**Excerpt**
CS410/510
Information Retrieval on the Internet
Due:
Thursday, February 22, 2007
8 points
Goal: The goal of this assignment is to become familiar with
some of the association measures presented in Chapter 3 of van Rijksbergen, and get some experience with the graph-based
clustering methods presented there.
Details:
You will be computing association
measures for the documents given at the end of this assignment. The features
you will be using for the first questions will be the authors of each document.
You should ignore lexical variations when considering if two authors are the
same. For example, treat “J. Widom” and
“Jennifer Widom” as the same.
1. For each of the association measures
below, determine the 10 pairs of documents with the highest association
measure. (Note, these measures are defined in the
section “Measures of Association” near the beginning of the paper.)
a. Simple matching coefficient
b. Jaccard’s
coefficient
c. Overlap coefficient
2. Draw the graph that results among all the
documents using the simple matching coefficient and a threshold of 2. (That is,
two documents are linked if their simple matching coefficient is 2 or more.)
3. Give the clusters that result if each
connected component of the graph in Part 2 is a cluster.
4. Propose an alternate feature space and
association measure for these documents. What clusters result under your
choice? Note: You are permitted to “eyeball” the similarity of
documents under your measure.

**Available data**
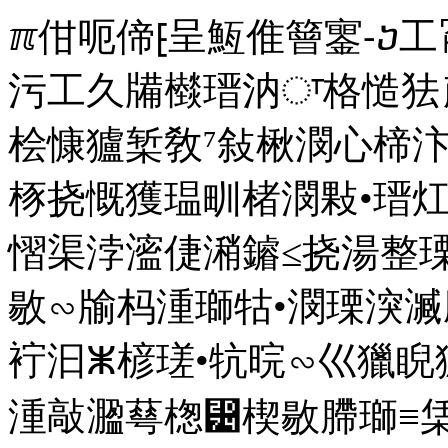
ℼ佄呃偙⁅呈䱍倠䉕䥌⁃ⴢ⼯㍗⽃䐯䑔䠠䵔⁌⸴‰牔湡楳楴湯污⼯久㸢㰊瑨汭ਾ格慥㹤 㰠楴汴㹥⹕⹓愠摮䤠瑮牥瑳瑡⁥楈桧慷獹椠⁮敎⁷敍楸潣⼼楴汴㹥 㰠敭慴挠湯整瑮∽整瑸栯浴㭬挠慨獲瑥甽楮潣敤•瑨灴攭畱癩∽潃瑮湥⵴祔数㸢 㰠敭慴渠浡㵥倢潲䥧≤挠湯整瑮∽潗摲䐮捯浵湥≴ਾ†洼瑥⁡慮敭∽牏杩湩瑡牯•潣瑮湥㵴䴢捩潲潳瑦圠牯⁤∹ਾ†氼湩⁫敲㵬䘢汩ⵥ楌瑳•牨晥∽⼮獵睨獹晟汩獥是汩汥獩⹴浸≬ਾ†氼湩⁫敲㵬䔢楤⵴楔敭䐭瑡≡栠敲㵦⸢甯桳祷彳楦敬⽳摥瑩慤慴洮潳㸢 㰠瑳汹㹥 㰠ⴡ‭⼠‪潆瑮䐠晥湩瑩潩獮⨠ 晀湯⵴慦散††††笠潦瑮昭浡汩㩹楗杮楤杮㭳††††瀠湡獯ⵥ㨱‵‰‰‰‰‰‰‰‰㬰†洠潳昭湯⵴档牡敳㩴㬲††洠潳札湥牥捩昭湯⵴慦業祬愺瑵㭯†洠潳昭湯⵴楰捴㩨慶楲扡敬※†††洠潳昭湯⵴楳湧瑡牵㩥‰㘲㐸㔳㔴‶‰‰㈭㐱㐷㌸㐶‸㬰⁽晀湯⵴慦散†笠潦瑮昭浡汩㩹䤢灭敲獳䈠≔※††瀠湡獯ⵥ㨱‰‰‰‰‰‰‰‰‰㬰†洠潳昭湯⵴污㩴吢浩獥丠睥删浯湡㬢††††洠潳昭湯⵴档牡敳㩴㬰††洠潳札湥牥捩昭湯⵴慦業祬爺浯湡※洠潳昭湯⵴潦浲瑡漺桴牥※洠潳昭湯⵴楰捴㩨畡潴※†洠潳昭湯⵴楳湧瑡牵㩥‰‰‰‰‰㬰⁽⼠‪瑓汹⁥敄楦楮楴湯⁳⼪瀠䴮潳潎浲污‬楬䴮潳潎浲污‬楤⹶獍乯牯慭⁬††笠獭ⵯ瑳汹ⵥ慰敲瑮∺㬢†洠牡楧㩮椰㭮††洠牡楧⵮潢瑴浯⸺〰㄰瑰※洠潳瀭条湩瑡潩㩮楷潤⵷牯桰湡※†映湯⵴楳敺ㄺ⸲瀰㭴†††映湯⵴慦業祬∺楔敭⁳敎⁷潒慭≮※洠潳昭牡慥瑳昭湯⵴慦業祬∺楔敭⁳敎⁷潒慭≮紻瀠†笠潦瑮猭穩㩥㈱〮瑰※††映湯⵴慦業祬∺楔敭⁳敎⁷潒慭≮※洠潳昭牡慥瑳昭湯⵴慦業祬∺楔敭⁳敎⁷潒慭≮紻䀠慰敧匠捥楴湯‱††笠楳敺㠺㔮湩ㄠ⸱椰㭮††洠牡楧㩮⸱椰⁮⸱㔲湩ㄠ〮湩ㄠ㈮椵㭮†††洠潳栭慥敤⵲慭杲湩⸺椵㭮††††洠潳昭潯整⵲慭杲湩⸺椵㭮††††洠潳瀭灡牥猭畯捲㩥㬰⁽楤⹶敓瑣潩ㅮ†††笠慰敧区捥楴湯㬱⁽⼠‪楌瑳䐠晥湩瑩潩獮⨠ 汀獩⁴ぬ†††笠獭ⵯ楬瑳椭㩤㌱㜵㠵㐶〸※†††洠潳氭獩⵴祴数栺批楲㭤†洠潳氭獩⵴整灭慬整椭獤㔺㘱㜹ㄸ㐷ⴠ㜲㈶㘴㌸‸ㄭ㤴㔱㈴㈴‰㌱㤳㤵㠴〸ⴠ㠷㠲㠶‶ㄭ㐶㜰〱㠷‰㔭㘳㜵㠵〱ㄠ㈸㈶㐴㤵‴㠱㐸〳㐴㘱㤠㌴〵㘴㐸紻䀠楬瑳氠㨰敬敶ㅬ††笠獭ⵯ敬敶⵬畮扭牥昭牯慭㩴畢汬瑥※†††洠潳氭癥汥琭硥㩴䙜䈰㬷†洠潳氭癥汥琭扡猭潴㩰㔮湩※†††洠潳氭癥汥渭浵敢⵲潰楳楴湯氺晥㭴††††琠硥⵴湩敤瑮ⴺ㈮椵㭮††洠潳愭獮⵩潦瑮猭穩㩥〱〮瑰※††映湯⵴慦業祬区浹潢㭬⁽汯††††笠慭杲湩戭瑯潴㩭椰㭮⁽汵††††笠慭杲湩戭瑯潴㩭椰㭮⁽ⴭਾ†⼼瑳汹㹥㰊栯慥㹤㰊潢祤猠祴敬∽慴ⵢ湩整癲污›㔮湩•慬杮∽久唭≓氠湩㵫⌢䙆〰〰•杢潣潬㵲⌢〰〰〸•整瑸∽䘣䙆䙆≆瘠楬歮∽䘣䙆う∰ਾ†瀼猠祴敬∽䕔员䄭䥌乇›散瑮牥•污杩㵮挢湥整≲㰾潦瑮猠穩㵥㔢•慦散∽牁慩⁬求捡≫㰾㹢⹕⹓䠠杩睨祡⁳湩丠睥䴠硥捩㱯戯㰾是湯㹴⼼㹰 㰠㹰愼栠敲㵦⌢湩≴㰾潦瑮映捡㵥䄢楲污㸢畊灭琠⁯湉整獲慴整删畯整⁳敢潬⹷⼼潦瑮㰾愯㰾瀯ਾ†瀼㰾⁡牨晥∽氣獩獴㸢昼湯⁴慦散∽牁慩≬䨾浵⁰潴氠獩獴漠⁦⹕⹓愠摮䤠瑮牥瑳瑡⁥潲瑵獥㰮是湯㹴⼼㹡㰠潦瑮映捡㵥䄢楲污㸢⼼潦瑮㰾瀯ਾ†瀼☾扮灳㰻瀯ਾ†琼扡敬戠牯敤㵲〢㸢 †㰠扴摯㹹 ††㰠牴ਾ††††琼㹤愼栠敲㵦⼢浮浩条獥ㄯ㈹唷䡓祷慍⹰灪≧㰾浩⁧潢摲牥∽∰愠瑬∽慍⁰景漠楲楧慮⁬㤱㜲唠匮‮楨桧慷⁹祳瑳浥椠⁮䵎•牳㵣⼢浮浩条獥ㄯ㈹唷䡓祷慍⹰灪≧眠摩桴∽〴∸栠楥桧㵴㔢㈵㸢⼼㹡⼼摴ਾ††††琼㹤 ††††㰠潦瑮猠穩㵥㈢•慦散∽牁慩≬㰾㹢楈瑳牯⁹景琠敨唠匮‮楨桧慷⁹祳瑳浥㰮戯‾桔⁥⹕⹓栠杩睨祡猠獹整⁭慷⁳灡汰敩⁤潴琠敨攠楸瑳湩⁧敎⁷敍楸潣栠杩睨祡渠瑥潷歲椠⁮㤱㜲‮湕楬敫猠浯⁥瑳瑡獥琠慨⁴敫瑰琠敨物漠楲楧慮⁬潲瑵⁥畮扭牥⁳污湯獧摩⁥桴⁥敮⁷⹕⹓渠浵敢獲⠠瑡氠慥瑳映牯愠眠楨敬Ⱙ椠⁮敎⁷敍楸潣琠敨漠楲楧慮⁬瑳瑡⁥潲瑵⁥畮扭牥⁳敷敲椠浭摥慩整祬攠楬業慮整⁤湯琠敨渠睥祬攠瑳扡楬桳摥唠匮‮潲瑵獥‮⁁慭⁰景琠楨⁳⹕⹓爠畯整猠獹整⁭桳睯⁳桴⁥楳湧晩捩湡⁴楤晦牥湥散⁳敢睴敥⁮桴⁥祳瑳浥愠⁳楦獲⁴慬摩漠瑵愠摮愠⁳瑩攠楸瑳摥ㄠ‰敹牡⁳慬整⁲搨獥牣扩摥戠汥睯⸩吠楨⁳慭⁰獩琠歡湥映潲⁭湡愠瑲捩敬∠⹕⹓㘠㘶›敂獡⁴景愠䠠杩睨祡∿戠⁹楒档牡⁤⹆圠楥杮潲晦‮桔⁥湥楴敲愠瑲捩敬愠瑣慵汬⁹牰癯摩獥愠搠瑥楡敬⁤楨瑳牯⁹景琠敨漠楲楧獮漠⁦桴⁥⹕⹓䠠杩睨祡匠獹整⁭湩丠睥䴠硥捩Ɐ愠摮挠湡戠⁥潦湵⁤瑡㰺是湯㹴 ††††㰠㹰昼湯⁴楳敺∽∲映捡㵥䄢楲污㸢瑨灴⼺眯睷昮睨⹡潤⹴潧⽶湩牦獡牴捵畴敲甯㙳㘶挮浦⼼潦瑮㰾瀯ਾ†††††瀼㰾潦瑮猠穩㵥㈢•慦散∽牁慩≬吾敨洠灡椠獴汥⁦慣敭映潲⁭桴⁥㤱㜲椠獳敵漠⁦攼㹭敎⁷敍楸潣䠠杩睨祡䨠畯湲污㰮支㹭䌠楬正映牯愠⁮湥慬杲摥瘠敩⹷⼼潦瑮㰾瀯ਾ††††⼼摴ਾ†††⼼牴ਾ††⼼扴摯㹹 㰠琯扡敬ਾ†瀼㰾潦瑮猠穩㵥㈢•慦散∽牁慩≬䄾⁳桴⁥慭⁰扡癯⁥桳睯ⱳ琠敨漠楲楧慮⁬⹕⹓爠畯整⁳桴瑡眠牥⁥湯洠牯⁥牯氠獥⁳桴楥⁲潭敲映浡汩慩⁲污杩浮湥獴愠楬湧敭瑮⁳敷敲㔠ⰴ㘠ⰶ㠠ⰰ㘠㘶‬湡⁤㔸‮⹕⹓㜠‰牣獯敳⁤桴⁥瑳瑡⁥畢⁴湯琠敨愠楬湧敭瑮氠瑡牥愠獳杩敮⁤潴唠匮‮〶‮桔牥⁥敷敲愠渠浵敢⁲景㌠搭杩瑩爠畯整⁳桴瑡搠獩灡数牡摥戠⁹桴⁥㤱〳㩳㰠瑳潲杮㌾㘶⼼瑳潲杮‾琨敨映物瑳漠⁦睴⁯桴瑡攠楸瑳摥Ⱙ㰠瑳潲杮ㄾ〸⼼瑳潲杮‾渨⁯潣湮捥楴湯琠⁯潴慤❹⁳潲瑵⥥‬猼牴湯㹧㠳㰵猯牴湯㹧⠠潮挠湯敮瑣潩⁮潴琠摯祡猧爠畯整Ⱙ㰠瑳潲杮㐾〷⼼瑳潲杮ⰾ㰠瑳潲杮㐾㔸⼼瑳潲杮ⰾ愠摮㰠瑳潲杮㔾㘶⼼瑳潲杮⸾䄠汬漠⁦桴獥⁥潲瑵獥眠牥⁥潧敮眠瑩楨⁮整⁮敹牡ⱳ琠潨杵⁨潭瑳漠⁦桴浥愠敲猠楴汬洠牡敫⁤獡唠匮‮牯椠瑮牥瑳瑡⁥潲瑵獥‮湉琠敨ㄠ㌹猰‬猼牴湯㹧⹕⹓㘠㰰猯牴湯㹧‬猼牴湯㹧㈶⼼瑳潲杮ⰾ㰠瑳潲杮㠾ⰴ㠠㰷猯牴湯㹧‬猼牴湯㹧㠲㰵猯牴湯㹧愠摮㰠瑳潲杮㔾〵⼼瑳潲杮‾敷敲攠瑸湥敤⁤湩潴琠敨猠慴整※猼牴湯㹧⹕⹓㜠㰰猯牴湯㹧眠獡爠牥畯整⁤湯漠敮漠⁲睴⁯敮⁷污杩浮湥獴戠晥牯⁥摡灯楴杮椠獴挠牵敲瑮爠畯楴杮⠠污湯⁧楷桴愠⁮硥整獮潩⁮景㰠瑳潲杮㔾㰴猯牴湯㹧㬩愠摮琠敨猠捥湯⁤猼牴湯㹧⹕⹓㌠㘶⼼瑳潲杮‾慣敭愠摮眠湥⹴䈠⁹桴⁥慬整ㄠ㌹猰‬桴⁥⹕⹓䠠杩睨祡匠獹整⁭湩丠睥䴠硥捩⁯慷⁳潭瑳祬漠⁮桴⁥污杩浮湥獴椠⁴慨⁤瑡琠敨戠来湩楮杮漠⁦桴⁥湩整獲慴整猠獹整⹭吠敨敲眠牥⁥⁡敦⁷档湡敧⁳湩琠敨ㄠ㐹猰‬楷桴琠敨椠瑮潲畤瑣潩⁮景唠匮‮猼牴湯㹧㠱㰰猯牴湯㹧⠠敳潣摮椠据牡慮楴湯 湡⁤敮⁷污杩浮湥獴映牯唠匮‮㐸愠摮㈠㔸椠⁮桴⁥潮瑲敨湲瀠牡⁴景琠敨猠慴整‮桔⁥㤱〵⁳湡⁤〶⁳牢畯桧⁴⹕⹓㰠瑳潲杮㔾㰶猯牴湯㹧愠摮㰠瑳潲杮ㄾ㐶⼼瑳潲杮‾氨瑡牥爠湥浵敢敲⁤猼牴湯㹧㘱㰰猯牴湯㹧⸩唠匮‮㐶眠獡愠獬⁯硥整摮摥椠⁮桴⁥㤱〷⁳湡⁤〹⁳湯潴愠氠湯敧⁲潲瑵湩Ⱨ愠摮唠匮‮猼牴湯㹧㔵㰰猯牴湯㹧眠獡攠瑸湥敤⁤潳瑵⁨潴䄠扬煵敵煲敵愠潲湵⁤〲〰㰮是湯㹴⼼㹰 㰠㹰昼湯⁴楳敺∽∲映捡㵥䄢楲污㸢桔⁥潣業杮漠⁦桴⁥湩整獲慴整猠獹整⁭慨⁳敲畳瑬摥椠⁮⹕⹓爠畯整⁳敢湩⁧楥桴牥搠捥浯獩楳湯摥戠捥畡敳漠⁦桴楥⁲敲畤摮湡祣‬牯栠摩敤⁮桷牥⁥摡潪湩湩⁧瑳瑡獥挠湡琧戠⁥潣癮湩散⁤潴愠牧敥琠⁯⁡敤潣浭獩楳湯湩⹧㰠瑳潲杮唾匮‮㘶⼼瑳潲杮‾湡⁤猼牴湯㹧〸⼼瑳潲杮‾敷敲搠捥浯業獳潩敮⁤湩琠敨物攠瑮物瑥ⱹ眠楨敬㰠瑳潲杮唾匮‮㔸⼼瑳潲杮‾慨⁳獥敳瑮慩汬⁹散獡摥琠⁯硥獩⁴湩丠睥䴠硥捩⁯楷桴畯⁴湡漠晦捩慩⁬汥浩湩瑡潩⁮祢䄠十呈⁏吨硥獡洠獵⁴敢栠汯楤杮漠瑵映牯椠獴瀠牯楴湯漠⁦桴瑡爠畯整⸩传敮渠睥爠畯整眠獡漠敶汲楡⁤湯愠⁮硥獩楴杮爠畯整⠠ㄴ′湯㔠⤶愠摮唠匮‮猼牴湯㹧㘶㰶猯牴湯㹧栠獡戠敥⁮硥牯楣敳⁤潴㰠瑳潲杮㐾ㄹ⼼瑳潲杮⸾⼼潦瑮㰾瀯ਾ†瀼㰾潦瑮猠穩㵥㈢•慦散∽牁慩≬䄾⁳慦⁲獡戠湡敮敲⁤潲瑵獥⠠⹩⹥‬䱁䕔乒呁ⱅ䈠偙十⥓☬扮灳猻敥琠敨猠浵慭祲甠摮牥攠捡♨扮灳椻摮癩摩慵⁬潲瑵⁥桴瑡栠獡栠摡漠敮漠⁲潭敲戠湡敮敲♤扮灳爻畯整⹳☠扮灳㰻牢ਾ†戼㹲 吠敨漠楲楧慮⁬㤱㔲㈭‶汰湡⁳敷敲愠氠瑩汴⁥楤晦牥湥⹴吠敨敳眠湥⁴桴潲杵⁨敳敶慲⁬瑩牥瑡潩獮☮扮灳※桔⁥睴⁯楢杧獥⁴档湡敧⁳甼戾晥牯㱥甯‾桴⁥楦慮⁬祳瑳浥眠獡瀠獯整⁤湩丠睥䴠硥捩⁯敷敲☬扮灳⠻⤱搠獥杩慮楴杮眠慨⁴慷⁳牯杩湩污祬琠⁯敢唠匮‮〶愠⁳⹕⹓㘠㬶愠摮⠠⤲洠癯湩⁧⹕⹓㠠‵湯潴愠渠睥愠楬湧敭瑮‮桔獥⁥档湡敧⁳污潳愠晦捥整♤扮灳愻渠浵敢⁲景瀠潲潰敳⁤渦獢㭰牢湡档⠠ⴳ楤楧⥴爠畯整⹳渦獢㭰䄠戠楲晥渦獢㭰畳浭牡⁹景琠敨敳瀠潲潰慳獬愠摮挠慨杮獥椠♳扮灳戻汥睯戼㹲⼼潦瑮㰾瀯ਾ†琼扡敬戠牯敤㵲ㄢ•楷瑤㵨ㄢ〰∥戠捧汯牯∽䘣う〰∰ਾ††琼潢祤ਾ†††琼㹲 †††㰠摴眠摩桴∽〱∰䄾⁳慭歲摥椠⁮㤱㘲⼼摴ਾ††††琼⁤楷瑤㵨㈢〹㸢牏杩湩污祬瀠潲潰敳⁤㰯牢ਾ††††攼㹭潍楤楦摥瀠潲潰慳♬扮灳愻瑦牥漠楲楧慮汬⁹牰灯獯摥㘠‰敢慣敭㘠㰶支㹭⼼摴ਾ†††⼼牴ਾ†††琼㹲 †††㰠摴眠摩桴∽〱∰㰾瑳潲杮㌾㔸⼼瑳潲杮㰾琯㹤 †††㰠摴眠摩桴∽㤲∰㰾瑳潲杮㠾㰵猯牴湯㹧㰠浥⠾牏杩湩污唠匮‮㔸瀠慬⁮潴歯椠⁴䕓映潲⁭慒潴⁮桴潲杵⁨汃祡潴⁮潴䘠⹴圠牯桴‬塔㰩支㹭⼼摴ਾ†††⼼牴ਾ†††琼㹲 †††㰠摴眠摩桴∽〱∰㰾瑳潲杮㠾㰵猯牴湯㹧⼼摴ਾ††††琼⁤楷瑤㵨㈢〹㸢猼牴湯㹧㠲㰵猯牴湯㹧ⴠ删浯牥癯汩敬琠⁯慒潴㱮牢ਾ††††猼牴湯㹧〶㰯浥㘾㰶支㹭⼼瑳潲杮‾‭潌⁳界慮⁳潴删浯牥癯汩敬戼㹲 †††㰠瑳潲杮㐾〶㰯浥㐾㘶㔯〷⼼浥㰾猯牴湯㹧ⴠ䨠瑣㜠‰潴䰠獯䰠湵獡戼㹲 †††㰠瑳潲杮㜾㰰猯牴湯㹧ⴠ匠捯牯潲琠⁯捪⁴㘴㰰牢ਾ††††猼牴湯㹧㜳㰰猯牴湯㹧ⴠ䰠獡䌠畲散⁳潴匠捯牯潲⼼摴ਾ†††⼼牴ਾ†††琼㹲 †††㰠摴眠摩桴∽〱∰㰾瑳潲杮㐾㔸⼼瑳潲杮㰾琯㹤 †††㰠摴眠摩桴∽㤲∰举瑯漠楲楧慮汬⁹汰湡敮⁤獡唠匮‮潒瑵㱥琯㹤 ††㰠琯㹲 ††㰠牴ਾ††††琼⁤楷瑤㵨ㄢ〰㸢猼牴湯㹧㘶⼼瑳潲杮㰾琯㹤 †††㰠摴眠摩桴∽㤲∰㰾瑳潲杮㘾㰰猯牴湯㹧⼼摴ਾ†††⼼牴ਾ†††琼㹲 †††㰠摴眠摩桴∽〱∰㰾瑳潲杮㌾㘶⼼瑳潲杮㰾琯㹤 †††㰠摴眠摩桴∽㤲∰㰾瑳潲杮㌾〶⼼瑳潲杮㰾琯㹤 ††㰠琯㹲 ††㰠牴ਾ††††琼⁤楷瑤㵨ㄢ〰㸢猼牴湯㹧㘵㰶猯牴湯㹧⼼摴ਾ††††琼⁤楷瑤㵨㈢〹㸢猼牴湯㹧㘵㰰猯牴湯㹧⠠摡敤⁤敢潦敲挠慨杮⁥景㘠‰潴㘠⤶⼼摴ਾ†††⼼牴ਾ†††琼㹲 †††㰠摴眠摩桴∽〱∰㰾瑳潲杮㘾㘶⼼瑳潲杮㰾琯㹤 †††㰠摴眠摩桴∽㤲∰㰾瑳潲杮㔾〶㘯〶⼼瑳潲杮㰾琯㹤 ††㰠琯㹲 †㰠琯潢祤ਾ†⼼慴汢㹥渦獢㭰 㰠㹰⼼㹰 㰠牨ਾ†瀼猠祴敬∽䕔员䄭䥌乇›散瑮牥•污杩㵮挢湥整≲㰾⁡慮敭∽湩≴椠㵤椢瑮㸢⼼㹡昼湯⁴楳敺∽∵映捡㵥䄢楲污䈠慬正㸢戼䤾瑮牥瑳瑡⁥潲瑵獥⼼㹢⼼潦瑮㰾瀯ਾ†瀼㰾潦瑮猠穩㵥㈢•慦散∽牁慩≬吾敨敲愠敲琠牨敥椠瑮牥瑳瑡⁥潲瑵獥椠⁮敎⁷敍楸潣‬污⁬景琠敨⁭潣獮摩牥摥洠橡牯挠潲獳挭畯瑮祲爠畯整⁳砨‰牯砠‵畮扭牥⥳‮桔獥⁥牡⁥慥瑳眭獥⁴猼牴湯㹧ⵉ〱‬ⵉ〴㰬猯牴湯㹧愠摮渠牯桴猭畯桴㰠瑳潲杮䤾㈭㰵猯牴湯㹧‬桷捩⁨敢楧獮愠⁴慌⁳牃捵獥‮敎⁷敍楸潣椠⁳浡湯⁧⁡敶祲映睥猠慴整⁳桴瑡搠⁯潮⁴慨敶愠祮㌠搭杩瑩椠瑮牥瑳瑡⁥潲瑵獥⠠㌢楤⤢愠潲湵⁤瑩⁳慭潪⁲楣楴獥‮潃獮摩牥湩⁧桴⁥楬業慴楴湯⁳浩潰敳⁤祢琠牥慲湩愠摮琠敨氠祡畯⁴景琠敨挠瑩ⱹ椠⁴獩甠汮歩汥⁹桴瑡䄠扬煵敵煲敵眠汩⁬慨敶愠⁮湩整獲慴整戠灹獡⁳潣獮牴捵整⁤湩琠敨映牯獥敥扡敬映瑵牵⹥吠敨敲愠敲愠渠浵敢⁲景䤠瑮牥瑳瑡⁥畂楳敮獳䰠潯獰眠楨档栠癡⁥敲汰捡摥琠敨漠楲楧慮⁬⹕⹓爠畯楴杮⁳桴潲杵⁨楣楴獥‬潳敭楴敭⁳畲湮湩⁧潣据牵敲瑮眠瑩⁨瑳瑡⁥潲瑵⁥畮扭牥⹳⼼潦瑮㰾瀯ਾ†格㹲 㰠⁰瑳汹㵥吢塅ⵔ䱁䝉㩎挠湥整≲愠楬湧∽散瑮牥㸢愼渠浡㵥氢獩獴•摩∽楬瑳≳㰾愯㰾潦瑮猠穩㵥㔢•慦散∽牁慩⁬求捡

**Work instruction 1**
Reproduce the assignment text from "1. For each" up to and including "of the paper.)".
**Work instruction 2**
Render this sentence from the assignment in Spanish: "You should ignore lexical variations when considering if two authors are the same."
Rely only on the assignment text, not on the listing.

**Exercise result 1**
1. For each of the association measures
below, determine the 10 pairs of documents with the highest association
measure. (Note, these measures are defined in the
section “Measures of Association” near the beginning of the paper.)

**Exercise result 2**
Debe ignorar las variaciones léxicas al considerar si dos autores son el mismo.